> Text segment
((
InfluxDB provides several graph type visualizations to allow users to easily monitor their data. However, most of those graph types are only helpful if your data can be represented numerically. What if you want to track the health of your application, or visualize the status of your pods deployed in Kubernetes, over time? In both these cases, status is tracked over time using one of several discrete values, and can’t be plotted on an x/y chart.
In this post, we’ll walk you through our process of creating the mosaic graph type over the course of our summer internship. This graph is well-suited to tracking status over time.
What’s the problem?
The project started with a request by our teammate, Mark Rushakoff, for a graph type that plots the change in the value of a given category of data over time. The x-axis represents time and the y-axis represents the names of the different series of data. Lastly, the graph would have colored boxes, such that each color represented a certain value and the length of the box represented how long the value lasts. Mark provided us with the rough drawing (shown below) of what he imagined the graph would look like. In the drawing, the two sets of data are series1 and series 2, and the list of possible values is “foo”, “bar”, and “quux”. In the drawing, each value is assigned a color, and in our graph, those boxes would be colored in with that color. After meeting face-to-face with Mark to ensure the project was still valuable and clarify some specifics, we were off.
Why a mosaic graph?
The first question we had to ask ourselves was what this visualization should be called. The original request didn’t refer to the graph type by name, so we did some research. We considered graph types such as Gantt, timeline, and state but eventually settled on a mosaic graph. A mosaic graph visualizes data for two or more qualitative variables — in our case, series and value. We chose this graph type because even though our graph is a little more specialized than a mosaic, we wanted to make sure it fits all the requirements of whatever graph we chose. Also, unlike the other possibilities, mosaics are a common enough type of graph that people should recognize the name and have some idea of what it will be used for.
Our first attempt
The first time we tried to add our visualization type to Giraffe, our graph visualization library built using ReactJS, we struggled with understanding all the different variables and files, so we decided the simplest method would be to emulate the most similar existing graph types (histogram and heatmap) as closely as possible. As you might imagine, this wasn’t very successful. We weren’t able to get anything to visualize and didn’t understand the errors we were getting. We soon realized that we wouldn’t get anywhere with this strategy, so we took a step back and tried to figure out how everything worked together before adding our code.
Starting from scratch
The first thing we did was create a simple mosaic graph with the Canvas element to figure out what shape we would need the data to be in to draw our graph. While looking at the data other graphs were displaying in Giraffe, we saw that the data we received would contain multiple columns including time, value, series name, and potentially other data. Each row of data would have a timestamp and the value of the series at that exact time. For our graph, we would have to organize this data in terms of intervals. Since we wanted to display how long a value (ex. “foo”) lasted, we would need to know when “foo” became the value and when the value changed again. Therefore, we would need to create a table that stored the start and end times along with the value and series name for each interval.
))
> Activity 1
Answer these questions about the mosaic graph post:
(a) Which two existing graph types did the team first try to copy?
(b) What were the possible values in the rough drawing Mark provided?
(c) Which graph types did the team consider before choosing the mosaic graph?
> Activity 2
Print the lines of the listing between the line holding "Skip to content" and the line holding "Wszystkie produkty Lacoste", inclusive. Leave out the pictures.
The post above and the listing after it are separate material, not related to each other.

> Task data
((
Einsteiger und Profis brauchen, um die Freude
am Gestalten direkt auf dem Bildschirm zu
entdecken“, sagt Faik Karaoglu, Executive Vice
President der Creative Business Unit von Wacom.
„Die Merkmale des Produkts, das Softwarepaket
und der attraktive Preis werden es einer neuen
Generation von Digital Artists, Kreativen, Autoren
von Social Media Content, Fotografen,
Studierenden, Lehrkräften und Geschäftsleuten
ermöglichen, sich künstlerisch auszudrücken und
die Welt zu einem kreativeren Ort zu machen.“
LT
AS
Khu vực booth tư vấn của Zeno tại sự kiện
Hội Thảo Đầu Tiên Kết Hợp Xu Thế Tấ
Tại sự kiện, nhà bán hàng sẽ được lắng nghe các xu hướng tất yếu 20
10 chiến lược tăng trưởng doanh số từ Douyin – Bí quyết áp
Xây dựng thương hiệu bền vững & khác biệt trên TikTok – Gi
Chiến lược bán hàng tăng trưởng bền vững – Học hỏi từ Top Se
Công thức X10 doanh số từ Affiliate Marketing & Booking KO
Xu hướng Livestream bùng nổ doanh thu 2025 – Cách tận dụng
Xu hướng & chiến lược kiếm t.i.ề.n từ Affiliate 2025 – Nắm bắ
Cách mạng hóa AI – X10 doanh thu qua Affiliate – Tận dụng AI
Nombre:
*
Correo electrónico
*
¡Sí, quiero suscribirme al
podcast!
))
((
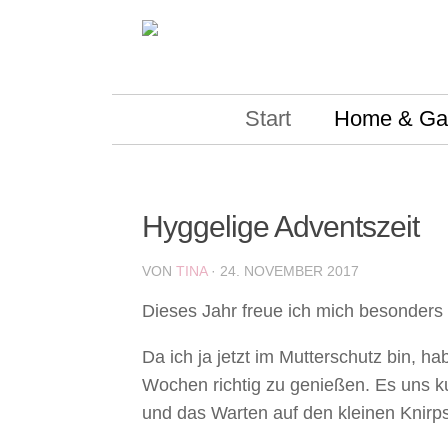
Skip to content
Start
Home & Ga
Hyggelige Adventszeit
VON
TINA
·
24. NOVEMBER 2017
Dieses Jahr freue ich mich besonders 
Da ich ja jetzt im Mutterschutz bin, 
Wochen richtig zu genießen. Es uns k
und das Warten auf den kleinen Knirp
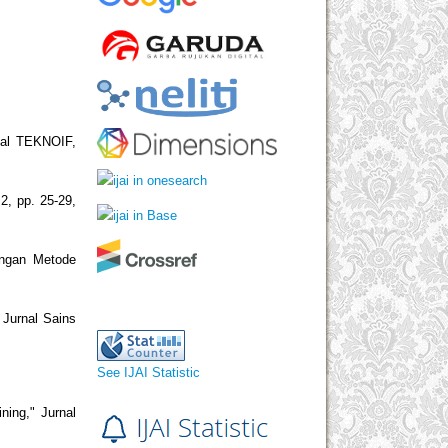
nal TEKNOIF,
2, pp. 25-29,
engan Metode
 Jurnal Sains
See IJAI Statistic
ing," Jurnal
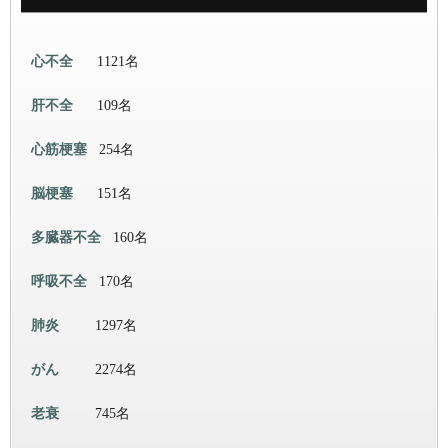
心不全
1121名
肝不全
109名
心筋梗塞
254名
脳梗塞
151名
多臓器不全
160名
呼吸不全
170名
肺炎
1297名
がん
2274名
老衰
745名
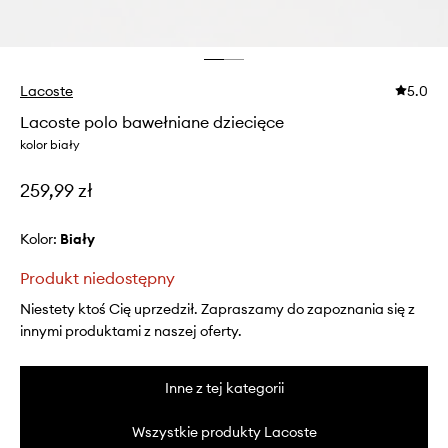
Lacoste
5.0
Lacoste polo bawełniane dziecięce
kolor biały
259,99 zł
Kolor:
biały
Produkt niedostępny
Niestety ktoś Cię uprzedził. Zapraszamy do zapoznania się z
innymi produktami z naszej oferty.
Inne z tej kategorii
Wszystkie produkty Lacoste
))
> Exercise response 1
(a) Histogram and heatmap.
(b) "foo", "bar", and "quux".
(c) Gantt, timeline, and state.

> Exercise response 2
Skip to content
Start
Home & Ga
Hyggelige Adventszeit
VON
TINA
·
24. NOVEMBER 2017
Dieses Jahr freue ich mich besonders 
Da ich ja jetzt im Mutterschutz bin, 
Wochen richtig zu genießen. Es uns k
und das Warten auf den kleinen Knirp
nal TEKNOIF,
2, pp. 25-29,
engan Metode
 Jurnal Sains
See IJAI Statistic
ing," Jurnal
心不全
1121名
肝不全
109名
心筋梗塞
254名
脳梗塞
151名
多臓器不全
160名
呼吸不全
170名
肺炎
1297名
がん
2274名
老衰
745名
Lacoste
5.0
Lacoste polo bawełniane dziecięce
kolor biały
259,99 zł
Kolor:
biały
Produkt niedostępny
Niestety ktoś Cię uprzedził. Zapraszamy do zapoznania się z
innymi produktami z naszej oferty.
Inne z tej kategorii
Wszystkie produkty Lacoste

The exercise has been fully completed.